Wannon Water's innovative solution to storing data

18 January 2017

Wannon Water has devised an award-winning solution to the problem of how to manage its 70,000 plans and drawings.

As Victoria’s second largest regional water corporation by area, Wannon Water is responsible for $1.2 billion worth of land and facilities. They include 1,960 kilometres of water mains, 930 kilometres of sewer pipes, 26 treatment and reclamation plants, 100 sewer pump stations, and buildings including offices, depots and laboratories - with plans attached to them all.

The corporation also has plans for thousands of developments, subdivisions and water and sewerage connections across the region.

In the past, all these documents had been filed on a large number of computers and network drives or stored as hard copies in Wannon Water’s many buildings including those Warrnambool, Hamilton, Portland and Camperdown, meaning there was no central point of control.

Now, that has all changed, as a team of employees have worked over the past three years to identify the best solution for the outdated system, allowing Wannon Water to access quality information, maximise business efficiency and deliver better value for customers.

A new and innovative process, using Wannon Water’s online record management system, was developed, enabling the digitisation and consolidation of plans into a single, user-friendly, reliable and accessible repository.

The project involved:

  • Exporting and cataloguing 8,900 pages of plans in the existing database.
  • Creating 2,384 drawing sets, allowing the identification of civil, mechanical and pipework plans.
  • Identifying duplicate, superseded or redundant plans.
  • Assessing and digitising hardcopy plans, including the scanning of more than 21,000 large-format plans.
  • The future review and assessment of an estimated 22,000 electronic plans stored in network drives.

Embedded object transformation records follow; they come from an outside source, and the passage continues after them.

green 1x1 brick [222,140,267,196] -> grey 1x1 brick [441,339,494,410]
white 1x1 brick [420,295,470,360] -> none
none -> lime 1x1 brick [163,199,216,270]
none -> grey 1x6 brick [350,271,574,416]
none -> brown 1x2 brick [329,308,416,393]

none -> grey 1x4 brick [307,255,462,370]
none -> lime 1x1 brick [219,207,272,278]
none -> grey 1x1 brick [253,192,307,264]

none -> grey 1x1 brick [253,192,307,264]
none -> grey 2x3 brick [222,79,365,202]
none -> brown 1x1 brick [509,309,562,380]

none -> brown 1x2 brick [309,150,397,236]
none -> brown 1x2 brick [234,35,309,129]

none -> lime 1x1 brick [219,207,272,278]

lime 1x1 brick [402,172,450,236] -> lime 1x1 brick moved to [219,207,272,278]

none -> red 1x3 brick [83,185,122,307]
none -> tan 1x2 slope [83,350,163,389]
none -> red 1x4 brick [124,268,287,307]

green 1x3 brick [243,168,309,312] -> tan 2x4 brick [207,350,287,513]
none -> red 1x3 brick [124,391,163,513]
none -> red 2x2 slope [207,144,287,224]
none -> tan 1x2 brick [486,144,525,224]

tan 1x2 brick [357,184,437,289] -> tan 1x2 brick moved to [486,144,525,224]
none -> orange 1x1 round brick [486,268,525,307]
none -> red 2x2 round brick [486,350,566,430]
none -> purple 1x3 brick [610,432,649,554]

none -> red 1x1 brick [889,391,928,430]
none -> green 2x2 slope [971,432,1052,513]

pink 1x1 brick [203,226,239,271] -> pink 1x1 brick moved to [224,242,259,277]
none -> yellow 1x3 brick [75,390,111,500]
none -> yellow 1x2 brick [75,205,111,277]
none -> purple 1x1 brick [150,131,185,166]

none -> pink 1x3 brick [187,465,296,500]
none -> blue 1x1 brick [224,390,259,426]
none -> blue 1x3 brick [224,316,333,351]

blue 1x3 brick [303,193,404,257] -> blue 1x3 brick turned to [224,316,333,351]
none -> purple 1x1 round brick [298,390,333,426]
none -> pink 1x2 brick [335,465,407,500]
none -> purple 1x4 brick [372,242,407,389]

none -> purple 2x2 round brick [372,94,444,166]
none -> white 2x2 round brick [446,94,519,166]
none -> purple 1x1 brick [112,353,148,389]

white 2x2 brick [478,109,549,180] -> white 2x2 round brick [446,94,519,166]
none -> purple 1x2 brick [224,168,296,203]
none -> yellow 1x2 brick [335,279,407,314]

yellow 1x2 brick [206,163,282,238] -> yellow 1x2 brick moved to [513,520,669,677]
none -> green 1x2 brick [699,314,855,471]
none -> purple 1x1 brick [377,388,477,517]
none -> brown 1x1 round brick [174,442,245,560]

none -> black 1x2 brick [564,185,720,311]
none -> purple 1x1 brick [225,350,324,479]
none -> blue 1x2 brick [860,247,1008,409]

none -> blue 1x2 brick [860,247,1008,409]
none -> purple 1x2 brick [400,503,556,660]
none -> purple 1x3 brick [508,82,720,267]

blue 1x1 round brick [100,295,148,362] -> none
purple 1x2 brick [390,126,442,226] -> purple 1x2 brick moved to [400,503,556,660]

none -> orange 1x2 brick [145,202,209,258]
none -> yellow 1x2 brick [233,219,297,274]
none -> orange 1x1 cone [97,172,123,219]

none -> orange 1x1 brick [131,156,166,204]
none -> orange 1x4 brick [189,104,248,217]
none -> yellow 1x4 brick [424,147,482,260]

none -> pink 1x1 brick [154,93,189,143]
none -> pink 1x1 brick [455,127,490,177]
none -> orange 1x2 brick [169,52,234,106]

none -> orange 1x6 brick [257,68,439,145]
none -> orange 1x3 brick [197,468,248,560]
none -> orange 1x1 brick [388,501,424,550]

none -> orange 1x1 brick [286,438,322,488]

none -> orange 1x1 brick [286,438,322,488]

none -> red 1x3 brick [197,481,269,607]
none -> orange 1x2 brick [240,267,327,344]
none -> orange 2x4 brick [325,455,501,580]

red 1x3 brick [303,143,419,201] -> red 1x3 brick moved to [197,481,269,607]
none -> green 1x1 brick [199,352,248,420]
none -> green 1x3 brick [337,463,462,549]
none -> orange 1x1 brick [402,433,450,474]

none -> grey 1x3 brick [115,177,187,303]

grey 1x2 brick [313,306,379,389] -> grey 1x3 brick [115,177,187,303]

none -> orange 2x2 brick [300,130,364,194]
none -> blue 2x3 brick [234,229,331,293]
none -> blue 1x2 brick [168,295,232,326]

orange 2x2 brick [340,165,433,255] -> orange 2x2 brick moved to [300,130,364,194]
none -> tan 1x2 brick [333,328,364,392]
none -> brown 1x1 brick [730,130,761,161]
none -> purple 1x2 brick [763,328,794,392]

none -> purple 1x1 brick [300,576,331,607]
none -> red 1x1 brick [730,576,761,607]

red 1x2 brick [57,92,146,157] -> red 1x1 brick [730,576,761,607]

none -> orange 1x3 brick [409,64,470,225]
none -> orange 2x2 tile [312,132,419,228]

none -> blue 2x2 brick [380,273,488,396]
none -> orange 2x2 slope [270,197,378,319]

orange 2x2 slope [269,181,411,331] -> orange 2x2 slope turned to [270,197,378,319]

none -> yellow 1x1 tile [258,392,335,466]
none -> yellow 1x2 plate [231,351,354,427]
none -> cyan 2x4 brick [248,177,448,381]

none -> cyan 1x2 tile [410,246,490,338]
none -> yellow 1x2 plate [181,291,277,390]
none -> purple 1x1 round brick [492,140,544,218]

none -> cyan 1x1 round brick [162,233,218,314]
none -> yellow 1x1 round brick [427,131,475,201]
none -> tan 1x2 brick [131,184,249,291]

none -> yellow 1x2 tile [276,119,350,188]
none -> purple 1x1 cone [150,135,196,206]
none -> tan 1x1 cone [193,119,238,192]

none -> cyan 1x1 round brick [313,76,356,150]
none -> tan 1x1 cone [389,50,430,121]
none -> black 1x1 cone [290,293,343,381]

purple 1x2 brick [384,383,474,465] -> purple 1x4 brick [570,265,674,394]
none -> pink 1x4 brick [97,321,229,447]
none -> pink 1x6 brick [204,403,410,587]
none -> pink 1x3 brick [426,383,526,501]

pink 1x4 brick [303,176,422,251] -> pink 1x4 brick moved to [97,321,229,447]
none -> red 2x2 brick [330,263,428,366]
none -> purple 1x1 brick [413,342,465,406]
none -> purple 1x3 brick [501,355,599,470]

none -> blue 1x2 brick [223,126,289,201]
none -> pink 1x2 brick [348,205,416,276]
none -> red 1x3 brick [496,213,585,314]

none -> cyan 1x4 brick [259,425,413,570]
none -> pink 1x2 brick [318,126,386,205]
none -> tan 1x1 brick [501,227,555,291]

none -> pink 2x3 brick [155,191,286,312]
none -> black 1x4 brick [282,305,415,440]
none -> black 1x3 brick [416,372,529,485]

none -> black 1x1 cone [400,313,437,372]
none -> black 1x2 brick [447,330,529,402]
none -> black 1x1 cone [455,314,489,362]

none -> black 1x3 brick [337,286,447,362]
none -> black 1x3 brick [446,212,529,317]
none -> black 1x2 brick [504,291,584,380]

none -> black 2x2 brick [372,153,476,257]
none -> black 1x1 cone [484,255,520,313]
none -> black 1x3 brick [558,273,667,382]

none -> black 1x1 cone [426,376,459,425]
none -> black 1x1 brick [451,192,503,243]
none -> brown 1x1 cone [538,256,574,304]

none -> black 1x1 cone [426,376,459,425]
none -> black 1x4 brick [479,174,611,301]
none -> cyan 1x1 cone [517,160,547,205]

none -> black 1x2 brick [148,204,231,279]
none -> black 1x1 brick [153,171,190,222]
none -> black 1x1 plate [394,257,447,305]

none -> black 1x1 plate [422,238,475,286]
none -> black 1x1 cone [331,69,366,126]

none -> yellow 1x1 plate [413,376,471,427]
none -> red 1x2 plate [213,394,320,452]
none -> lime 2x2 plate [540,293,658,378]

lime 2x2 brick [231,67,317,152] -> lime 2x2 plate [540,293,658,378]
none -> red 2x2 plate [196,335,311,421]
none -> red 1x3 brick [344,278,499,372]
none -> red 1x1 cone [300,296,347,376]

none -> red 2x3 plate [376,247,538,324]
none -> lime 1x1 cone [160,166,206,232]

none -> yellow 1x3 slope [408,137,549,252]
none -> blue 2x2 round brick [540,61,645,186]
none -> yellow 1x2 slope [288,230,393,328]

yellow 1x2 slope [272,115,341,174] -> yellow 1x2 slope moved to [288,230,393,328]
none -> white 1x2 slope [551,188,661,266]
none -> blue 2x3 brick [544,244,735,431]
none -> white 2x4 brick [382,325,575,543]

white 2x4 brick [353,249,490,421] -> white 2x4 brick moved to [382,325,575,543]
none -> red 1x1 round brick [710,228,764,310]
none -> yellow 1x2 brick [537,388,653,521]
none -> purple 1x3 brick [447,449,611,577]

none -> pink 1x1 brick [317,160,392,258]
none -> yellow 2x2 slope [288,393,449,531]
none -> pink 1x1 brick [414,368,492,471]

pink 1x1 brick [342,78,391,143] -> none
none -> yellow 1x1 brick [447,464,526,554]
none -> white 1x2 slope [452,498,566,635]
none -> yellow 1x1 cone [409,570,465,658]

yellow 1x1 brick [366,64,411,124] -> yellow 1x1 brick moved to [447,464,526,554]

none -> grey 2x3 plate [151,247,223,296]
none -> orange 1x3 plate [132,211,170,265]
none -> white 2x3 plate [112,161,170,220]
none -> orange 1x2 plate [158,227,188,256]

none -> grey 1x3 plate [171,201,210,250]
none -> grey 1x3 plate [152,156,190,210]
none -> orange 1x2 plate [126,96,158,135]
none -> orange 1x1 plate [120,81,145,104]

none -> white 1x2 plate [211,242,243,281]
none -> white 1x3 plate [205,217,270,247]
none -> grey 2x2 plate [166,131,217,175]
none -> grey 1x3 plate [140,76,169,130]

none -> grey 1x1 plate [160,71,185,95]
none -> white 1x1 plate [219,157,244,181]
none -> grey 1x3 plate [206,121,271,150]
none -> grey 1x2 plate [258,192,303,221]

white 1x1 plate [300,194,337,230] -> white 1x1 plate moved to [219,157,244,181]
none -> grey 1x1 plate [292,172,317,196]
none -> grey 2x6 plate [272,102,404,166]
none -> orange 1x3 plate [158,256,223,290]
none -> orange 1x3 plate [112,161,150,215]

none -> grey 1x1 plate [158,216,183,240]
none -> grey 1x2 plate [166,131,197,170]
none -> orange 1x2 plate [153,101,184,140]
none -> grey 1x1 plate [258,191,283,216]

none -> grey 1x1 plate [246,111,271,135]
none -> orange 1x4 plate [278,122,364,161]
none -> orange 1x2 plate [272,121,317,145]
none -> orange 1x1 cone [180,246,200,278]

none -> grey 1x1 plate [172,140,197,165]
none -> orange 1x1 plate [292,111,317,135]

Wannon Water Managing Director Andrew Jeffers said the Plans Database Project was part of the corporation’s commitment to streamline processes and become more efficient.

He said it was just one of the ways that Wannon Water had been able to reduce prices and deliver long-term value to its customers.

“The new repository is an irreplaceable asset – a complete and reliable collection of our plans, maps and drawings that can be used with confidence,” Mr Jeffers said.